Read carefully what he said, above. He passionately states that no matter what calamity befalls America, we can recover from them all accept the loss of our form of government and the loss of our liberty.
We are in the process of losing them both. The federal government has ventured into areas it was never intended to be in. It has intruded into the financial sector and is dictating how much money financial firms will be allowed to pay their employees. It now has ownership of at least 90% of the mortgages in this country. It has intruded into the automotive sector, fired its CEO and taken ownership of a private company. Just a few days ago, the U.S. House voted to eliminate all banks and financial firms from the student loan market so that only the federal government will be allowed to give loans to students. And, of course, it is desperately trying to take over the entire health care system and, thereby, giving them complete control over every aspect of our lives.
What has happened to our nation? When did we stop using the Constitution of the United States to guide our decisions in governing?

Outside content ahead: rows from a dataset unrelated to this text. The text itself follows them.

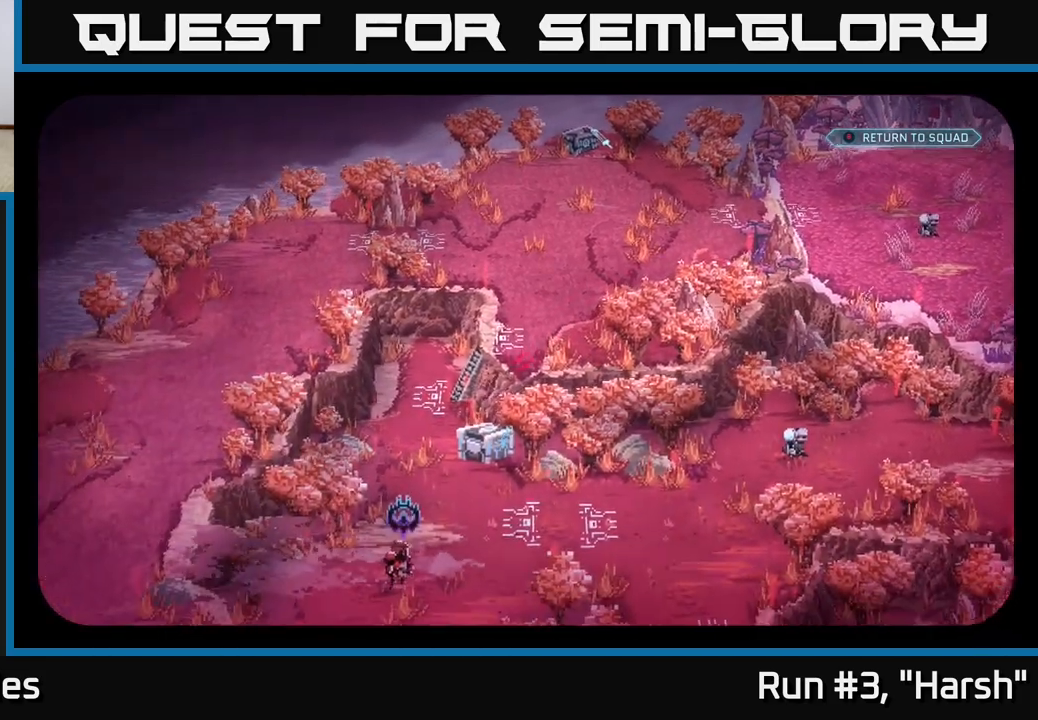
{"buttons": [], "left_stick": "center", "right_stick": "down", "events": [[433, "right_stick", "down"]]}
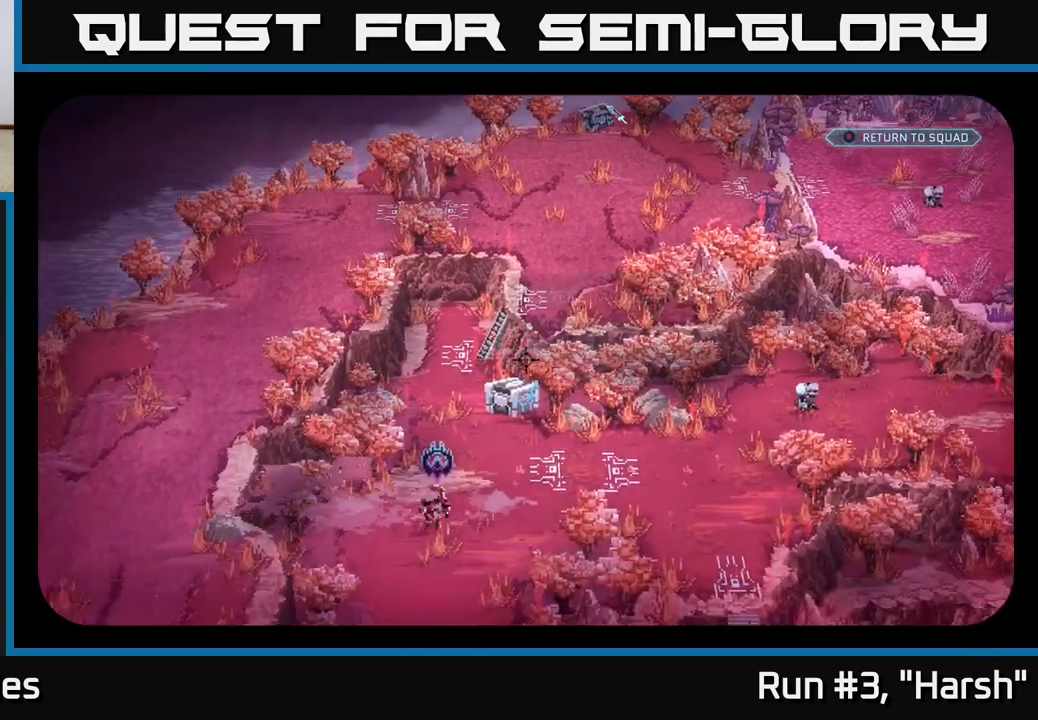
{"buttons": [], "left_stick": "center", "right_stick": "center", "events": [[67, "right_stick", "down-left"], [183, "right_stick", "center"], [383, "right_stick", "up"], [500, "right_stick", "center"]]}
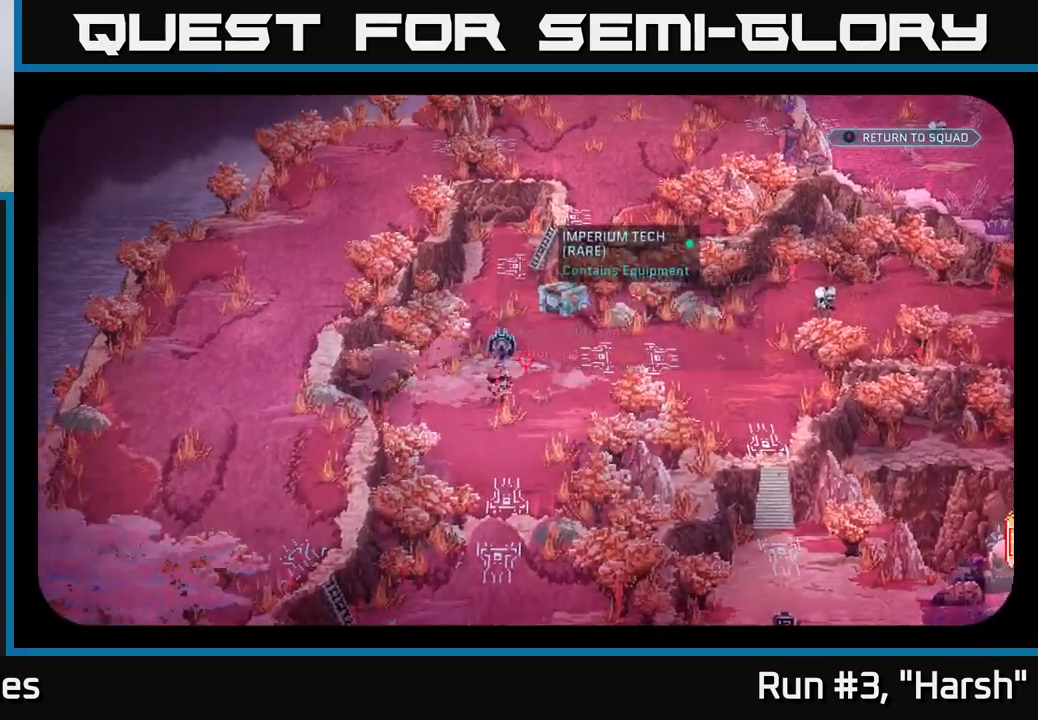
{"buttons": [], "left_stick": "center", "right_stick": "down-left", "events": [[383, "right_stick", "down-left"]]}
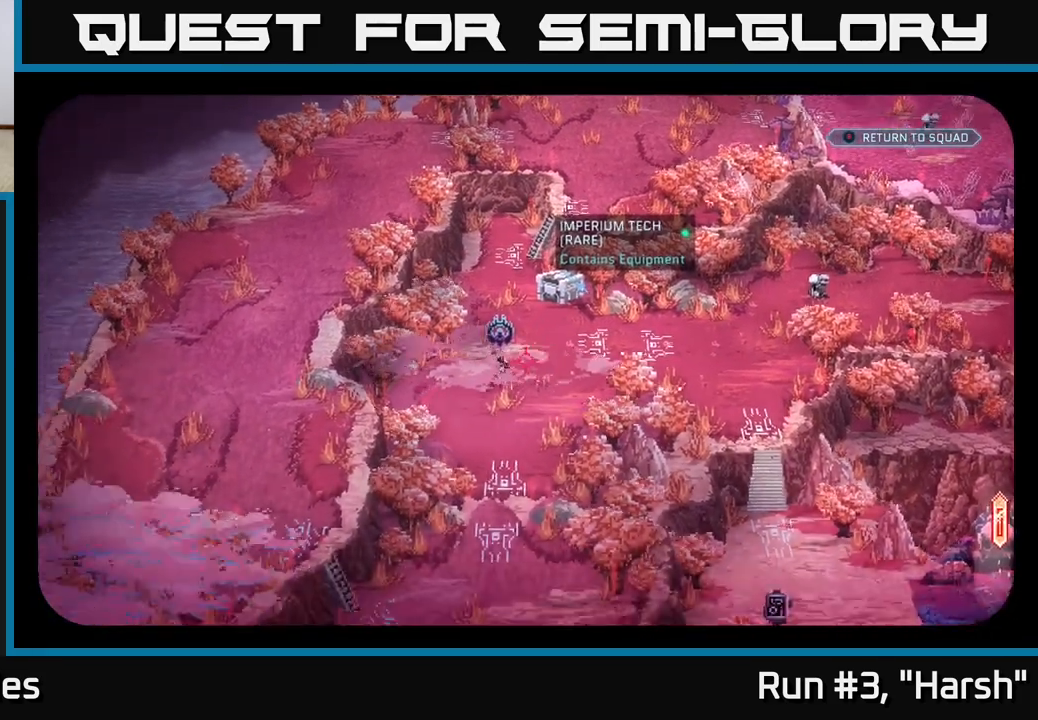
{"buttons": [], "left_stick": "center", "right_stick": "center", "events": [[83, "right_stick", "center"]]}
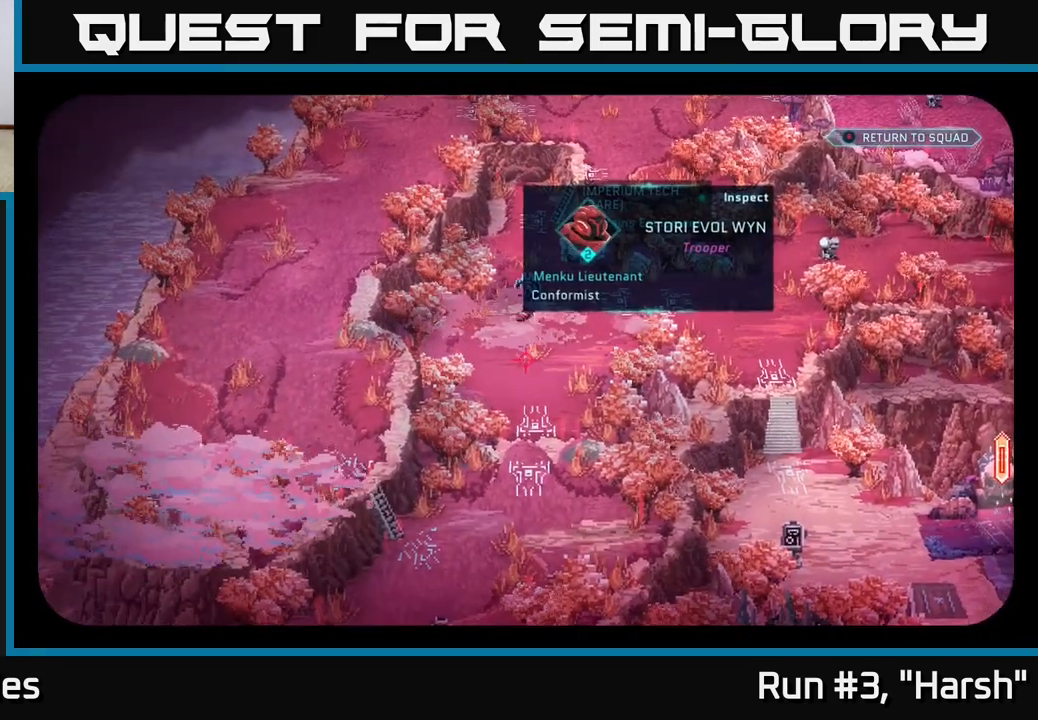
{"buttons": [], "left_stick": "center", "right_stick": "left", "events": [[33, "right_stick", "up-right"], [400, "right_stick", "left"]]}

Read Daniel Webster’s quote, again. "Who shall frame together the skillful architecture which unites national sovereignty with the States rights, individual security, and public prosperity? No, if these columns fall, they will be raised not again." We are dangerously close to allowing these columns to fall.
We are under attack from our own federal government. These men and women swore an oath to “preserve, protect and defend the Constitution of the United States against all enemies, foreign and domestic.” The size, scope and power of the federal government are quickly becoming our enemy. We must get off of our couches and get involved before we are devolved into a third world nation.
What shall we do? Get involved politically in your local community. Pay attention to what is going on in our nation’s capital. Pay attention to how your Representatives and Senators are voting on each piece of legislation. Call and write to your representatives letting them know how you want them to vote on issues they consider and, finally, vote. In 2010, all 435 members of the U.S. House and one third of the U.S. Senate will be up for election. Choose wisely. Our future and our precious freedom depend on We the People.